Powell encouraged parents to contact the Hannibal High School Booster Club if they need financial assistance. Scholarships are available, and HHS Guidance Director JoAnn McCollum said a couple students used the scholarships this summer.

On Friday, June 23, Junior Alec Mundle logged onto a desktop computer at HHS, preparing for an upcoming mid-term exam in front of his College Algebra professor at HLGU. He said he planned to enter the medical field and he looked forward to the chance to get a jump on general education credits amid a lengthy course of study. The online experience is new for Mundle, but he said he enjoys the format.

“So far, it’s been nice to work at my own pace and not be rushed, or I can speed up when I’m going through parts I already know,” he said.
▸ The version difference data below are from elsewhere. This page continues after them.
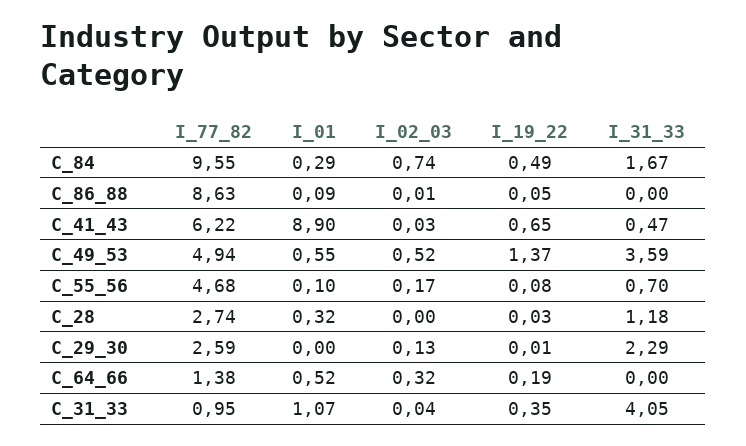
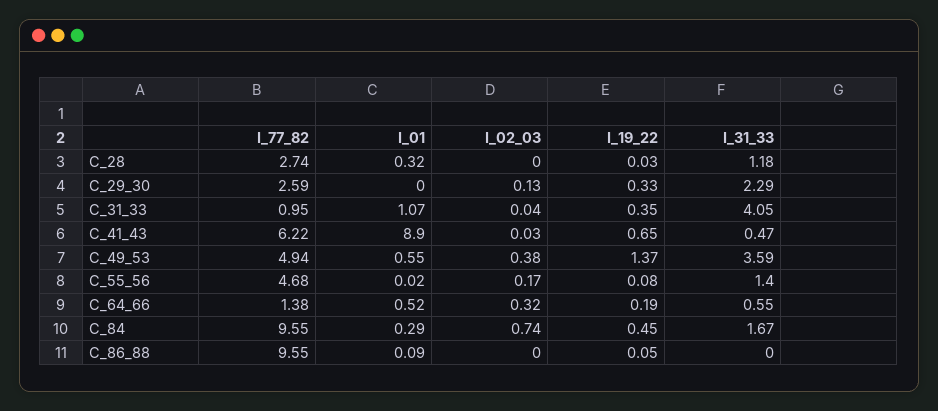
I_19_22, C_84: 0.49 -> 0.45
I_77_82, C_86_88: 8.63 -> 9.55
I_02_03, C_86_88: 0.01 -> 0
I_02_03, C_49_53: 0.52 -> 0.38
I_01, C_55_56: 0.1 -> 0.02
I_31_33, C_55_56: 0.7 -> 1.4
I_19_22, C_29_30: 0.01 -> 0.33
I_31_33, C_64_66: 0 -> 0.55

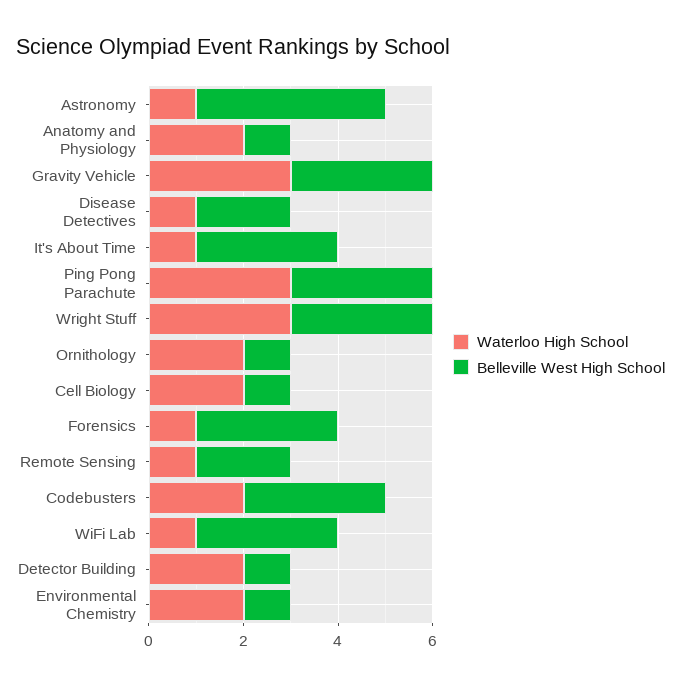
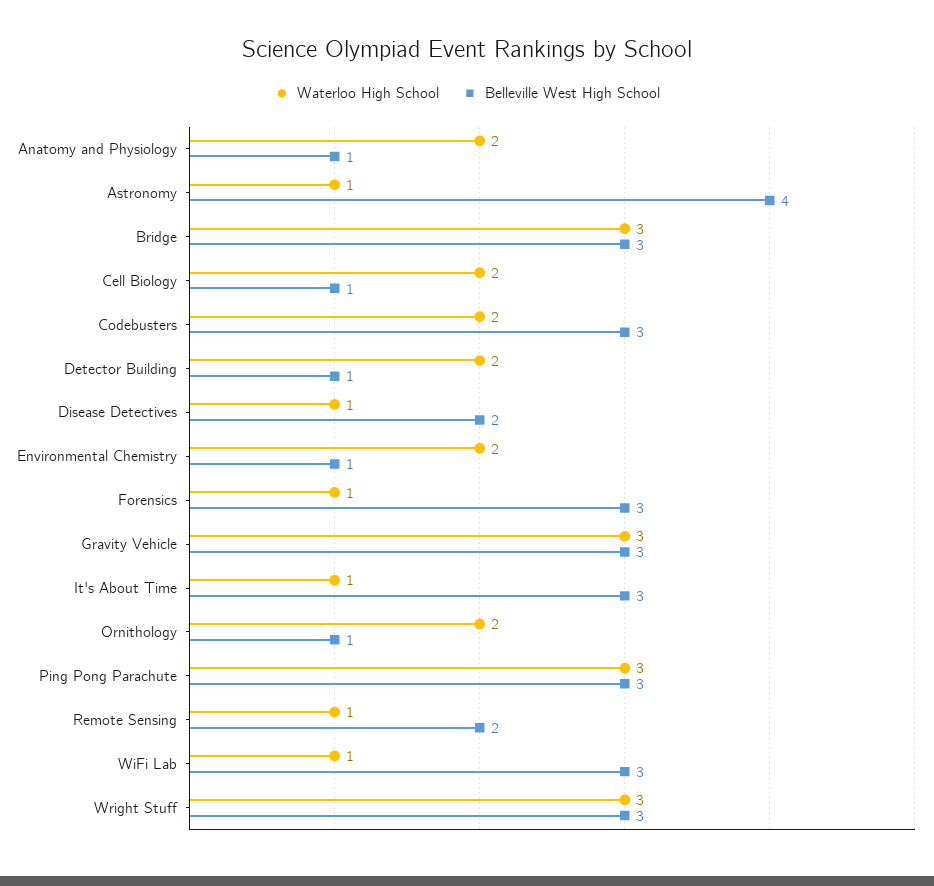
Waterloo High School, Bridge: none -> 3
Belleville West High School, Bridge: none -> 3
He said he plans on taking another online course next year.

Senior Grace McIntosh was also taking her first Dual Credit course online through MACC — American History to 1865. So far, McIntosh is about half-way through. She said Professor Kristine Zauke regularly keeps in contact with her regarding the calendar of assignments and providing feedback. She happily noted that Zauke rescheduled her mid-term exam so she could attend a summer camp. McIntosh said the online layout gives her greater access to the textbook and related information.

“I feel like I learn knowledge more easily, just because I have an actual online book to read. We have books in history class in school, but sometimes when you’re lecturing students, they don’t get the full experience — they don’t get all the information,” she said. “With it being online, I can see everything, and I can go back and check things and use it when I’m writing my responses.”

McCollum said she felt excited about these new educational opportunities for a high school students who are focused on success.

“We really have good kids here, and it’s great that they can take these classes and have these opportunities to compete with others,” she said.